The Internet has been called the greatest boon to literacy since Johannes Gutenberg refined moveable type in the15th century. Some cybernauts even predict that it will do away with conventional printing. Just as paper replaced papyrus, clay, and lambskin as a publishing medium, they believe, the screen of digital devices is destined to replace paper.
This won’t happen anytime soon, according to recent findings of a survey by Pew Research Center. Fully 65% of those polled who said they read a book during the past year read a printed book, while only 28% read an ebook, with younger readers, as expected, more likely to do so. Also interesting is that only 73% said they had read any kind of book.
More people are using tablet computers and smartphones to read ebooks rather than a standalone ereader. Over the past five years the percentage of people reading books on an ereader rose from only 7% to 8%, while it rose from 4% to 15% on a tablet, from 5% to 13% on a smartphone, and from 7% to 11% on a desktop or laptop PC.
Though the phenomenon of books being on a screen may not have done away with printed hardbound and paperback books, the Internet is causing a significant transformation. In 2012, sales revenue from ebooks in the U.S. surpassed hardbound books, according to the Association of American Publishers.
The benefits of ebooks are palpable. An ereader, laptop, or smartphone weighs the same whether it stores one book or a thousand.
Ebooks are searchable, which can be especially beneficial when doing research. You can obtain ebooks immediately over the Internet, without having to go to library or bookstore. Unlike printed books, ebooks don’t require trees for paper and petroleum for ink.
Paradigm shifts never happen without drawbacks, and ebooks are no exception.
Unlike with a digital device, if you drop a book on the sidewalk, you rarely risk ruining it. Likewise with keeping it in your car’s trunk on a hot summer day.
You won’t have a problem reading a printed book on an airplane during takeoffs and landings. It can be difficult if not impossible to loan an ebook to a friend or sell it in the used book market.
Ebook publishing has seen its share of controversy. This past March the U.S. Supreme Court declined to hear Apple’s appeal of a lower court decision that it conspired with five publishers to monopolistically increase ebook prices. Apple was fined $450 million.
Apple’s scheme had raised many ebook prices from $9.99 to $12.99 or $14.99. After this was uncovered in 2010, the price of many ebooks has fallen back to $9.99.
One of the unfortunate legacies of Apple co-founder Steve Jobs, as documented in Walter Isaacson’s flattering biography of him, is his threatening Amazon in 2010 that it wouldn’t get ebooks from big publishers if it didn’t go along with Apple’s pricing model.
Some ebooks, to the bewilderment of many ebook aficionados, cost more than the hardback version and sometimes even the paperback version, when the cost to produce the ebook version is significantly less.
In the future, with healthy competition, the price of ebooks should decline and more accurately reflect production costs.

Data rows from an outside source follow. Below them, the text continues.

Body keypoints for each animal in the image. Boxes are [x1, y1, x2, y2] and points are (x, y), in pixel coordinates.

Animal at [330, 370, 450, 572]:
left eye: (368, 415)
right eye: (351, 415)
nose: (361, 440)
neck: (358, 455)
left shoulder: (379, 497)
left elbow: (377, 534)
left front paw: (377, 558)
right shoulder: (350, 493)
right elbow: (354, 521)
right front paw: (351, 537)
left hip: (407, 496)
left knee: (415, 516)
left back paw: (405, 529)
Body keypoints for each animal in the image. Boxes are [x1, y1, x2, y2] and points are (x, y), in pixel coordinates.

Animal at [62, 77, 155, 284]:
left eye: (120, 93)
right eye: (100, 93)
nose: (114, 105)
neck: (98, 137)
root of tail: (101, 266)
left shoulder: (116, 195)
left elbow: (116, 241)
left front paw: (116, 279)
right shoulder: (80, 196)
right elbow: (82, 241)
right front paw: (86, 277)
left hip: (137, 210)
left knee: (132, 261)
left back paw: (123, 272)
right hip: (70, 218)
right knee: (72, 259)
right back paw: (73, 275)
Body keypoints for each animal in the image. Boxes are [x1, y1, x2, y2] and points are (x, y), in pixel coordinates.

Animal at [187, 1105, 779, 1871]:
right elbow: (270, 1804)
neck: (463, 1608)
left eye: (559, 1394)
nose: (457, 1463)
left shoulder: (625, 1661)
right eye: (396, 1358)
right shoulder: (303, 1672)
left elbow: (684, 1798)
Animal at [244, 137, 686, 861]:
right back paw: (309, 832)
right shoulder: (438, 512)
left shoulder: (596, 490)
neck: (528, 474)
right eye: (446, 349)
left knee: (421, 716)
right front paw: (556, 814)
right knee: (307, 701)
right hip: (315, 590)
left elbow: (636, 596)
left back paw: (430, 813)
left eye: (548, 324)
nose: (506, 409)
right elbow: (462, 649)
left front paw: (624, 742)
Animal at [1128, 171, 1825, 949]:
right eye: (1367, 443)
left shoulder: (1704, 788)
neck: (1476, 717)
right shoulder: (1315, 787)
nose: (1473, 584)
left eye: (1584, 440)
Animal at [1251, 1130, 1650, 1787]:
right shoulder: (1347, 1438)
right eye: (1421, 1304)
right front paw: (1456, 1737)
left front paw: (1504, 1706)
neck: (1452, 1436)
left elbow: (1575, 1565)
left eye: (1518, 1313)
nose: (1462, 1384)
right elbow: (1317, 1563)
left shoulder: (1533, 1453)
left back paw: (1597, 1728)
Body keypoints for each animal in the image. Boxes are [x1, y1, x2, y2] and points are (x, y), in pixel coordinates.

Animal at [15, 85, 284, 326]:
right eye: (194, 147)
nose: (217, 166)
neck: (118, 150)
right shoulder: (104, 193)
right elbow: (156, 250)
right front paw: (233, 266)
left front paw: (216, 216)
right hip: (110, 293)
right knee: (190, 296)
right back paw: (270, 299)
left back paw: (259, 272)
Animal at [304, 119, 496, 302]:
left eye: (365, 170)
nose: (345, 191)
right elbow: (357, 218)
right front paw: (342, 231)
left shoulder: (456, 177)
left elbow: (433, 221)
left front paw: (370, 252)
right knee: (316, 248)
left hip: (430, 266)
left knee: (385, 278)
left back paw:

Many people rue this changing world. Popular bookstore chain Borders liquidated all of its stores, more than 600, in 2011. Its main competition, Barnes & Noble, makes much of its money these days from the sale of coffee, sandwiches, and nonbook gifts.
There’s no denying printed books’ physical attraction, the way they look, feel, and even smell. But there’s also no denying the economics and practicality of ebooks.
Will books in general ever disappear? People will always need, in one form or another, the results of others’ in-depth research, analysis, and storytelling. Books don’t appear to have any likelihood of disappearing any time soon.
Printed books are another story. Still, it’s likely that they will persist as well. But it’s also likely that they will be produced in smaller numbers.
Just as radio found a niche after television, printed books will likely find their niche after ebooks become ubiquitous. One possibility: Handsome bound books will be used in the future primarily for such specialized purposes as gift giving and collecting.
Just as with the prestige distinction for writers between being published in hardback or only in paperback, there will likely remain a similar prestige distinction between being published in print or only in ebook format.